In the end, both sides showed signs of compromise. The warden of Calipatria State Prison, between the Salton Sea and the Mexican border, persuaded his 22 hunger strikers to resume eating in exchange for extra television channels, better food in the canteen, and permission to make monthly phone calls beginning this fall. Tom Hayden, the veteran activist and politician who has successfully negotiated truces between Los Angeles street gangs, pressed the idea that similar accommodations could end the strike statewide. When that initiative failed, he approached two state legislators and persuaded them to hold hearings on the conditions in California prisons, including solitary confinement, starting later this month. The remaining strikers, some of them getting close to the end, took this breakthrough as a form of victory and agreed to resume eating.

***

The key issue for the legislative hearings is the fact that prisoners in solitary have effectively been placed in a special legal category, where they are denied rights simply because of who they are — or, more precisely, who the government says they are.
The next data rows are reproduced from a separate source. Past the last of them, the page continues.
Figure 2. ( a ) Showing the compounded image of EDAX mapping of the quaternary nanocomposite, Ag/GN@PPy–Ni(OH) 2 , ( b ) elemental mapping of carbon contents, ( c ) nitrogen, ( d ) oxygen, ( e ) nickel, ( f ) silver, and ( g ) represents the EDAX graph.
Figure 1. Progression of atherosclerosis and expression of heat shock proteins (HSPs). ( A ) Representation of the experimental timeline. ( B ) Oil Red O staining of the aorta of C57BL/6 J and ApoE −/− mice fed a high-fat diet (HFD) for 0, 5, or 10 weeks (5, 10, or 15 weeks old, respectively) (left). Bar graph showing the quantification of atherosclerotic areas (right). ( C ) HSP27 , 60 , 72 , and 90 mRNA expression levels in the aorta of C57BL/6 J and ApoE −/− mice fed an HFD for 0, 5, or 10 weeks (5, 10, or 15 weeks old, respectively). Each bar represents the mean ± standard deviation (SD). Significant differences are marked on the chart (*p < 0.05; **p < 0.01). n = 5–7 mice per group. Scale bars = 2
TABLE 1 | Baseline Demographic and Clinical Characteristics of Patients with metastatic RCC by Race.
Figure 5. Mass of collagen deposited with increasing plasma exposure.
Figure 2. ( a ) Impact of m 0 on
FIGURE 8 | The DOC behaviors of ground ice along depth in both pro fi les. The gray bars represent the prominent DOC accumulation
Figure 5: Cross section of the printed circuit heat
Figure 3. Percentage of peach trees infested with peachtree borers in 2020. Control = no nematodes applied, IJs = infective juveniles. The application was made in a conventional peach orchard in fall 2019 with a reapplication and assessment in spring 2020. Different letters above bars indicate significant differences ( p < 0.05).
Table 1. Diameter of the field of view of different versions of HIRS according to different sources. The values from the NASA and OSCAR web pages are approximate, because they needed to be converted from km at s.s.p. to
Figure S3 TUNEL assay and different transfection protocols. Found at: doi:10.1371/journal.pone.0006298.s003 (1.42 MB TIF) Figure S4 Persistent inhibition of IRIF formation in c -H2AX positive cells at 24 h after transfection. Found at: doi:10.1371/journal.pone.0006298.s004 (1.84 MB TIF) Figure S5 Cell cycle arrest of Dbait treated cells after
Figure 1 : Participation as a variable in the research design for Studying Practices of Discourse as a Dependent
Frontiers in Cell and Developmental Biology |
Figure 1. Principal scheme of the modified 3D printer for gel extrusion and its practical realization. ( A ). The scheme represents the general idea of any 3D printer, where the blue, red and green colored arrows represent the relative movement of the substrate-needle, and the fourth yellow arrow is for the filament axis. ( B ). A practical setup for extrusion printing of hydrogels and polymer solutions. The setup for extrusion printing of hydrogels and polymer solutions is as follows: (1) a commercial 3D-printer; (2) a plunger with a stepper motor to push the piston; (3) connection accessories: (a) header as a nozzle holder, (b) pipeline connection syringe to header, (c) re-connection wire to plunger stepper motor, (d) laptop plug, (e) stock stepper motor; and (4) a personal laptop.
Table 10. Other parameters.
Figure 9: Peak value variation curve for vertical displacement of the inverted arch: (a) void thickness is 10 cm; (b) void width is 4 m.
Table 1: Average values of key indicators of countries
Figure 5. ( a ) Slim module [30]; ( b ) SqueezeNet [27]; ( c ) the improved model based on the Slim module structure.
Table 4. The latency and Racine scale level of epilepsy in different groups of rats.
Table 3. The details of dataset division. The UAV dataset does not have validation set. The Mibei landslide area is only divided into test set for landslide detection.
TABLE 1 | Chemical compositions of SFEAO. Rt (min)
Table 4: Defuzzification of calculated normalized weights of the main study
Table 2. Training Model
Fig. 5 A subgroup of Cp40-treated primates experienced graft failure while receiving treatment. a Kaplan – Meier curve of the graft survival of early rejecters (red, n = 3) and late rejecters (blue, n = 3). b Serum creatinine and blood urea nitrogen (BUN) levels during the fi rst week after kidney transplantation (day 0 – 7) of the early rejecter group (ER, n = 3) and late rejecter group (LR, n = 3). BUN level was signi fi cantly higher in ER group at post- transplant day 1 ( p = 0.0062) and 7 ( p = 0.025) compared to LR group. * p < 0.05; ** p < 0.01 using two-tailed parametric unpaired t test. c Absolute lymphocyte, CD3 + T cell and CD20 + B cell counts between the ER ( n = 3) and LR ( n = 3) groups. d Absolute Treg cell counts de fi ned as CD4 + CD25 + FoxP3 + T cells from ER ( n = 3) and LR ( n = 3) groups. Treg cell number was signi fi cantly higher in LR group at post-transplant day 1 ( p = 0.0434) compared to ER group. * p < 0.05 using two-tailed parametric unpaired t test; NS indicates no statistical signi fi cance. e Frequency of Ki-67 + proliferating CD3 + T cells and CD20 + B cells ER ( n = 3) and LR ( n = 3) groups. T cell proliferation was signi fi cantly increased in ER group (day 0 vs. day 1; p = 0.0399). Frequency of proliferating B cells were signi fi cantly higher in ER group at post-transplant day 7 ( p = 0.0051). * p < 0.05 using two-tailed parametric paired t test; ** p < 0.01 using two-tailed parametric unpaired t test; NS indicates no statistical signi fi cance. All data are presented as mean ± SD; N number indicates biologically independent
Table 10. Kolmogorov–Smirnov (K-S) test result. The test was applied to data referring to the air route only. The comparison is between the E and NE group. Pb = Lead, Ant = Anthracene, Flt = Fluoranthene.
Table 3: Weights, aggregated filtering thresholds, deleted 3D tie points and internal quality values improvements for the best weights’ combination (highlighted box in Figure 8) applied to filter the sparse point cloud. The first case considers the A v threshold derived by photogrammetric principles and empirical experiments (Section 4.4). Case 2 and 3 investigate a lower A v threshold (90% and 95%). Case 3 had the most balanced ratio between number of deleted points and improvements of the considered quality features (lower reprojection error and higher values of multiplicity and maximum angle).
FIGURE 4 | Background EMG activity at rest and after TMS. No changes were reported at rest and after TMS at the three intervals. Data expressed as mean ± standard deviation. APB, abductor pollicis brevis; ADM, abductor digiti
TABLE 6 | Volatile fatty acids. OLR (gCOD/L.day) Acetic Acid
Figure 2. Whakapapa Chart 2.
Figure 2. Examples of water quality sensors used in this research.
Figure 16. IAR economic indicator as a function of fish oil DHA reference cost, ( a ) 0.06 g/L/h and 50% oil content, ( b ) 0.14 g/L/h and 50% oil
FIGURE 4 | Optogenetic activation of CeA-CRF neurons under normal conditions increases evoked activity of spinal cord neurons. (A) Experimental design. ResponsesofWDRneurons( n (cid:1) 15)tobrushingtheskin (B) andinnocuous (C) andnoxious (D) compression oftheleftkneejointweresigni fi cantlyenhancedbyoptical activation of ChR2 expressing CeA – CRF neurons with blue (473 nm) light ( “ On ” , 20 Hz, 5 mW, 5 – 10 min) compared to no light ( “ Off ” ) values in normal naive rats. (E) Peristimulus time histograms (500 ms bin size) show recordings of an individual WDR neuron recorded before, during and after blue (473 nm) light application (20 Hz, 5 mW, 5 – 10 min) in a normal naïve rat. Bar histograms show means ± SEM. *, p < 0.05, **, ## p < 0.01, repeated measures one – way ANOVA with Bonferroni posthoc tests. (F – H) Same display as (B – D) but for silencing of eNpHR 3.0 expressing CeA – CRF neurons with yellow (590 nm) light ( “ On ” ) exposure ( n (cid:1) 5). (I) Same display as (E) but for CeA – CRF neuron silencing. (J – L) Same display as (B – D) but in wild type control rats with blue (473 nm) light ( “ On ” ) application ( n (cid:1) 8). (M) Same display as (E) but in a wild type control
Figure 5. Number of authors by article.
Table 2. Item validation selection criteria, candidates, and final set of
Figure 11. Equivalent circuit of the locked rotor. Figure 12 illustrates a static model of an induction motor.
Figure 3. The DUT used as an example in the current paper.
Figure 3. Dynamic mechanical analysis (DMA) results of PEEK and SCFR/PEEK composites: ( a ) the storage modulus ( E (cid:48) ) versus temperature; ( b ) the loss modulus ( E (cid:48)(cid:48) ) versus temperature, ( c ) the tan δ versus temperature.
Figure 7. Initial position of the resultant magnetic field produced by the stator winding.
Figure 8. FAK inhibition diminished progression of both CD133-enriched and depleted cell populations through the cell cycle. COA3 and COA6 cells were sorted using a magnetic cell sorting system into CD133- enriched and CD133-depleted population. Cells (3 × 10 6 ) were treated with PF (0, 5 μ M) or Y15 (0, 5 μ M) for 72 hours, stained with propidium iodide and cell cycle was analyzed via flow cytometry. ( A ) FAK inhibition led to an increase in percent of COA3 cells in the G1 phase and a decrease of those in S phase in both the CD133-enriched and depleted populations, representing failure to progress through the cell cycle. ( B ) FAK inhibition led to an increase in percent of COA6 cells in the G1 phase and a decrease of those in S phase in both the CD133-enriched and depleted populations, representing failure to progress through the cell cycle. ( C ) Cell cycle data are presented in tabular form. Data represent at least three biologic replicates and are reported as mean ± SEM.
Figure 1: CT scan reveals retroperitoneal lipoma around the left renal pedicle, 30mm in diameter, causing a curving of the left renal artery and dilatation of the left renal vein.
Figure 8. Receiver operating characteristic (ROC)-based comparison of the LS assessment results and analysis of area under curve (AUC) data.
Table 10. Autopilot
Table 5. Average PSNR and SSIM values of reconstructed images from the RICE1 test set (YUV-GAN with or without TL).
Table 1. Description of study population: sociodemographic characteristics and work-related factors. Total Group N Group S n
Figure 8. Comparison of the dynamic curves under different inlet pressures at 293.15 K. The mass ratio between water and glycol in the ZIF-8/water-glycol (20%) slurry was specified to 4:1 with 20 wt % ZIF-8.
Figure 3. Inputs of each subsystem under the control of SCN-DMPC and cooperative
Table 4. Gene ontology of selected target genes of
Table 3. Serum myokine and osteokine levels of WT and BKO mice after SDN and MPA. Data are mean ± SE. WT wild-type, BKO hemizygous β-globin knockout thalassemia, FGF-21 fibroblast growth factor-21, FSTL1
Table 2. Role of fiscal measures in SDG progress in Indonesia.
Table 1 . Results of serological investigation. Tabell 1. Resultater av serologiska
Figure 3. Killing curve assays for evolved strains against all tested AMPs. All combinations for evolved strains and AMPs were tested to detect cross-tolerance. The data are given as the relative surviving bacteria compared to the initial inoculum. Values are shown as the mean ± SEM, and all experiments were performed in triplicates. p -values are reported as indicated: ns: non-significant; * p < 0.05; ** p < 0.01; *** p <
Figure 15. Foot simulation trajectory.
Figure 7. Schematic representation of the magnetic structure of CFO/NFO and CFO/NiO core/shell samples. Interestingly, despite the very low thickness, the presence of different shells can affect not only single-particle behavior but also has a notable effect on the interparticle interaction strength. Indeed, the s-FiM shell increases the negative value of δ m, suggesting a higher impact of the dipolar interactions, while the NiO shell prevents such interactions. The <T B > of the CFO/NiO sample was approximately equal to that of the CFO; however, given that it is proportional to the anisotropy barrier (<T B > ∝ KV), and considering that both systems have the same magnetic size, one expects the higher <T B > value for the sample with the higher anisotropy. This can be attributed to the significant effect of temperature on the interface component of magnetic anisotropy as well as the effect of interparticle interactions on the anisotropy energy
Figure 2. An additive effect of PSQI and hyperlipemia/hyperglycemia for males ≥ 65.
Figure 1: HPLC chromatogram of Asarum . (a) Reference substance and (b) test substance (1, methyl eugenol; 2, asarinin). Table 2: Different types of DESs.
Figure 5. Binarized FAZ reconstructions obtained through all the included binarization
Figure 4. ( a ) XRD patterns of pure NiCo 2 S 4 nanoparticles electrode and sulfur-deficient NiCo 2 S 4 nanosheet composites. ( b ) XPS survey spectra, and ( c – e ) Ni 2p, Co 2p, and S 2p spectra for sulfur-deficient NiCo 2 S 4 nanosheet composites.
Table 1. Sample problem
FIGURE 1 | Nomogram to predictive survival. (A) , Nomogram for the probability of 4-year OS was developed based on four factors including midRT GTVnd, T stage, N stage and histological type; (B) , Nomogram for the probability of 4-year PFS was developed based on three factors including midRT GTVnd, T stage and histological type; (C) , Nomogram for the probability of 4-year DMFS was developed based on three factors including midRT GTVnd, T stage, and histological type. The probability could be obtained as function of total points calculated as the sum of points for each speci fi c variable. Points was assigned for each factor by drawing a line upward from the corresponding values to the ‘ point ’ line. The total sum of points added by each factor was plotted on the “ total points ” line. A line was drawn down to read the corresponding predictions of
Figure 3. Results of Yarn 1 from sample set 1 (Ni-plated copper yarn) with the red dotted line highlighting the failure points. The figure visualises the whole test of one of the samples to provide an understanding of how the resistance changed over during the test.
Some may indeed be the “worst of the worst,” while others, like Gabriel Reyes, do not appear to belong in a high-security unit at all. Whatever their original crimes, they are now punished without recourse to courts, without legal review, and with little or no prospect of reversal. It’s a “scorched earth solution,” says Carbone. “The attitude is, we don’t care if we’ve got all the right people or all the wrong people; we just know we’ve got some of the right people.”

Just as the Bush administration relied, in the wake of 9/11, on public tolerance or even support for the treatment of detainees at Guantanamo, the California government appears to be counting on the indifference or outright hostility of its own population toward high-security prisoners. Even avowed liberals like Jerry Brown, California’s governor, and Kamala Harris, the state attorney general, seem to see nothing wrong with the system and are fully behind Jeffrey Beard’s hardline stance. In a response to the class action lawsuit, Harris said that long-term solitary confinement did not qualify as cruel and unusual punishment under the Eighth Amendment because it did not constitute “a sufficiently serious injury” and did not meet the level of “deliberate indifference” on the part of state officials.

That’s an argument contradicted by a vast and all but unanimous penological literature condemning solitary confinement as a punishment unfit for civilized society. Dickens’s observations at the Eastern State Penitentiary have been amply borne out by more recent medical studies. “Between a quarter and a half of the prisoners in the SHU’s I have visited or read about suffer serious and long-term mental illnesses,” the Harvard psychiatrist Stuart Grassian reported back in 1998. “They are, on average, the most severely psychotic people I have seen in my entire 25 years of psychiatric practice.

Symptoms reported by Grassian and many others, include massive free-floating anxiety, an inability to concentrate or remember anything, distortions and hallucinations, hyper-responsiveness to the slightest noise or other external stimulus, and a tendency to lash out in sudden destructive, often self-mutilating outbursts. Prisoners going into solitary sometimes imagine they can take advantage of their isolation to read, or study, or develop an interest in painting, but, invariably, they grow listless and unfocused within just a few days — unable to concentrate for even short periods of time. In a 2003 paper, Craig Haney of the University of California, Santa Cruz noted: “There is not a single published study of solitary or supermax-like confinement in which nonvoluntary confinement lasting for longer than 10 days [...] failed to result in negative psychological effects.”